Enter the Base URL of your Checkmarx One environment and the name of your tenant account, then click Sign in to Checkmarx.
Notice
Once you have submitted a base URL and tenant name, it is saved in cache and can be selected for future use (saves up to 10 accounts).
If you are logged in to your account, the system connects automatically. If you are not logged in, your account's login page opens in your browser. Enter your Username and Password, and then your One-Time Password (2FA) to log in.
API Key
Select the API Key radio button.
Enter your Checkmarx One API Key.
Notice
To create an API key, see Generating an API Key
The roles (permissions) assigned to the API Key are inherited from the user account that generates the key. Therefore, make sure that you are logged in to an account with the appropriate roles.
The following are the minimum required roles for accessing the full functionality of the IDE plugins:
CxOne composite role
ast-scannerIAM role
default-roles
Click Sign in to Checkmarx.
Go back to the Settings tab, and in the Additional Params field, you can submit additional CLI params. This can be used to manually submit the base url and tenant name if there is a problem extracting them from the API Key. It can also be used to add global params such as
--debugor--proxy. To learn more about CLI globalparams, see Global Flags.
Activating Checkmarx AI Secure Coding Assistant (ASCA)
If you would like to activate the ASCA scanner, select the Activate ASCA checkbox.
For more information about ASCA, see AI Secure Coding Assistant (ASCA) for VS Code.

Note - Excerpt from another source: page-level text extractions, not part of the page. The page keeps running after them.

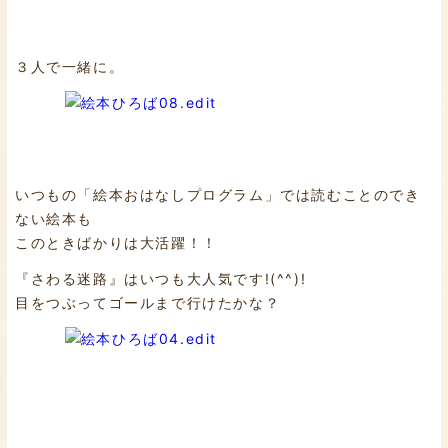
３人で一緒に。
いつもの「絵本おはなしプログラム」では読むことのでき
ない絵本も
このときばかりは大活躍！！
『さわる迷路』はいつも大人気です!(^^)!
目をつぶってゴールまで行けたかな？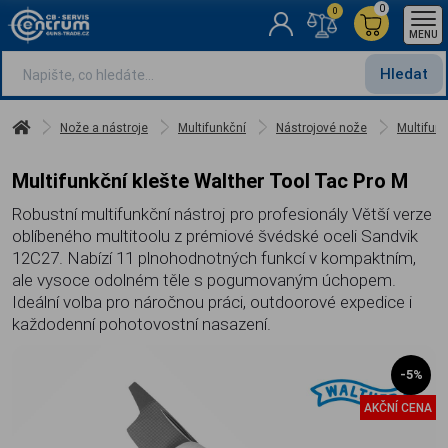
0
0
MENU
Hledat
Nože a nástroje
Multifunkční
Nástrojové nože
Multifunk
Multifunkční klešte Walther Tool Tac Pro M
Robustní multifunkční nástroj pro profesionály Větší verze
oblíbeného multitoolu z prémiové švédské oceli Sandvik
12C27. Nabízí 11 plnohodnotných funkcí v kompaktním,
ale vysoce odolném těle s pogumovaným úchopem.
Ideální volba pro náročnou práci, outdoorové expedice i
každodenní pohotovostní nasazení.
-5%
AKČNÍ CENA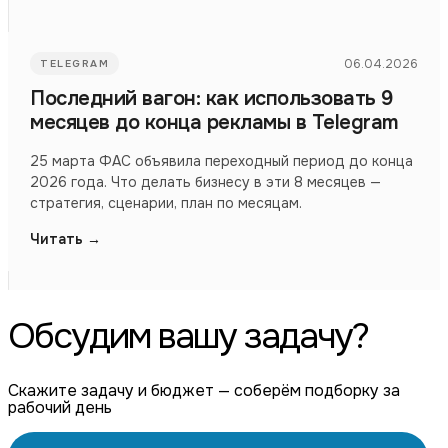
06.04.2026
TELEGRAM
Последний вагон: как использовать 9
месяцев до конца рекламы в Telegram
25 марта ФАС объявила переходный период до конца
2026 года. Что делать бизнесу в эти 8 месяцев —
стратегия, сценарии, план по месяцам.
Читать →
Обсудим вашу задачу?
Скажите задачу и бюджет — соберём подборку за
рабочий день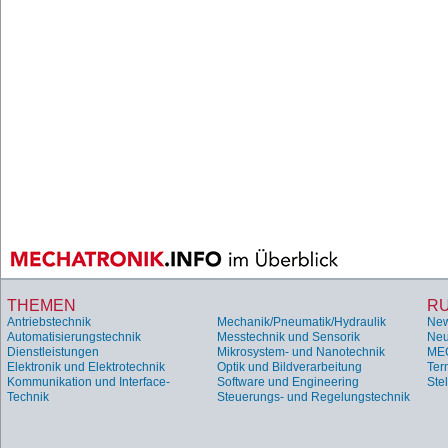
THEMEN
R
Antriebstechnik
Mechanik/Pneumatik/Hydraulik
Ne
Automatisierungstechnik
Messtechnik und Sensorik
Neu
Dienstleistungen
Mikrosystem- und Nanotechnik
ME
Elektronik und Elektrotechnik
Optik und Bildverarbeitung
Ter
Kommunikation und Interface-
Software und Engineering
Ste
Technik
Steuerungs- und Regelungstechnik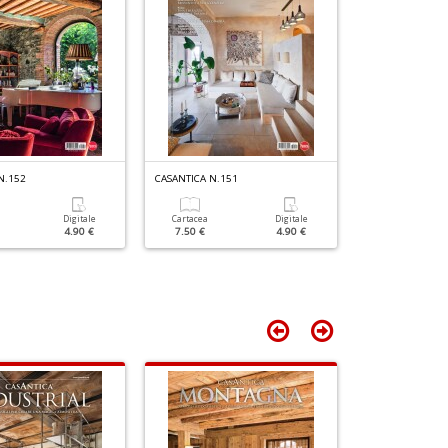
N.152
CASANTICA N.151
CASANTICA N.15
Digitale
Cartacea
Digitale
Cartacea
4.90 €
7.50 €
4.90 €
7.50 €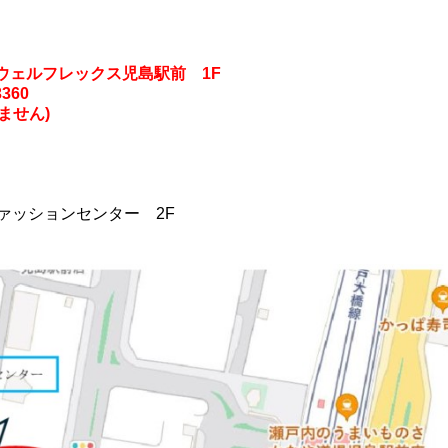
・ウェルフレックス児島駅前 1F
3360
ません)
ファッションセンター 2F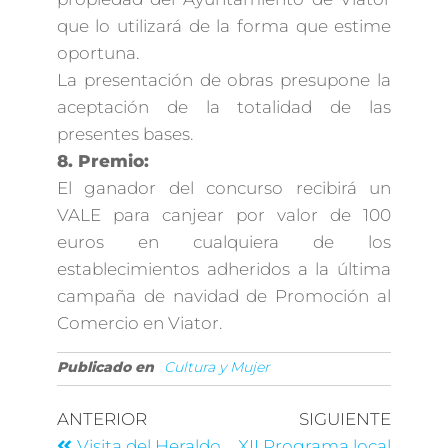
que lo utilizará de la forma que estime
oportuna.
La presentación de obras presupone la
aceptación de la totalidad de las
presentes bases.
8. Premio:
El ganador del concurso recibirá un
VALE para canjear por valor de 100
euros en cualquiera de los
establecimientos adheridos a la última
campaña de navidad de Promoción al
Comercio en Viator.
Publicado en
Cultura y Mujer
ANTERIOR
SIGUIENTE
Visita del Heraldo
XII Programa local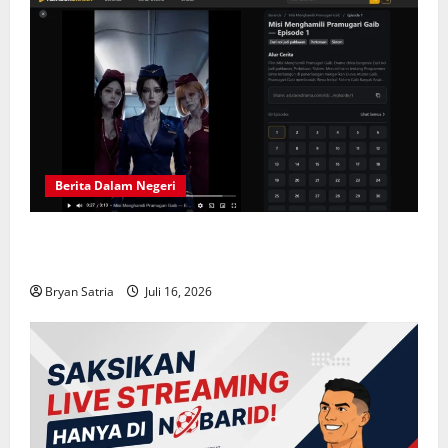
Berita Dalam Negeri
Solusi Hiburan Praktis: Drama China Sub Indo di
ASIABOXDRAMA
Bryan Satria
Juli 16, 2026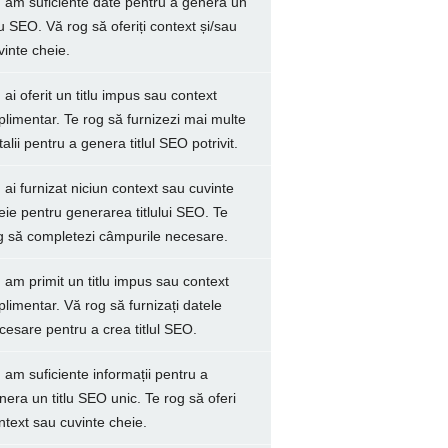
 am suficiente date pentru a genera un
tlu SEO. Vă rog să oferiți context și/sau
vinte cheie.
 ai oferit un titlu impus sau context
plimentar. Te rog să furnizezi mai multe
talii pentru a genera titlul SEO potrivit.
 ai furnizat niciun context sau cuvinte
eie pentru generarea titlului SEO. Te
g să completezi câmpurile necesare.
 am primit un titlu impus sau context
plimentar. Vă rog să furnizați datele
cesare pentru a crea titlul SEO.
 am suficiente informații pentru a
nera un titlu SEO unic. Te rog să oferi
ntext sau cuvinte cheie.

Configuring AI Security Champion
AI Security Champion can be used with the Checkmarx One results tool as well as with the KICS Realtime Scanning tool. In order to use AI Security Champion you need to integrate the VS Code extension with your OpenAI account.
Notice
If the Global Settings for your account have been configured to use Azure AI instead of OpenAI, then the credentials are submitted on the account level and it is not possible to submit credentials in your IDE for an alternative AI model.
To set up the integration with your OpenAI account:
Go to the Checkmarx extension Settings and select Checkmarx AI Security Champion.
In the Model field, select from the drop-down list the model of the GPT account that you are using.
In the Key field, enter the API key for your OpenAI account.
Notice
Follow this link to generate an API key.
The configuration is saved automatically.
Configuring the KICS Realtime Scanning Tool (Optional)
This tool is activated automatically upon installation and no configuration is required.
Notice
It is not necessary to configure the Checkmarx One Authentication settings in order to use the KICS Realtime Scanning feature.
If you would like to customize the scan settings, you can use the following procedure:
In the VS Code console, go to Settings > Extensions > Checkmarx > Checkmarx KICS Auto Scanning.
By default the extension is configured to run a KICS scan whenever an infrastructure file of a supported type is opened or saved. If you would like to disable automatic scanning, deselect the Activate KICS Auto Scanning checkbox.
Notice
In this case, you will still be able to trigger scans manually from the command palette.
If you would like to customize the scan parameters, enter the desired flags in the Additional Parameters field. For a list of available options, see Scan Command Options.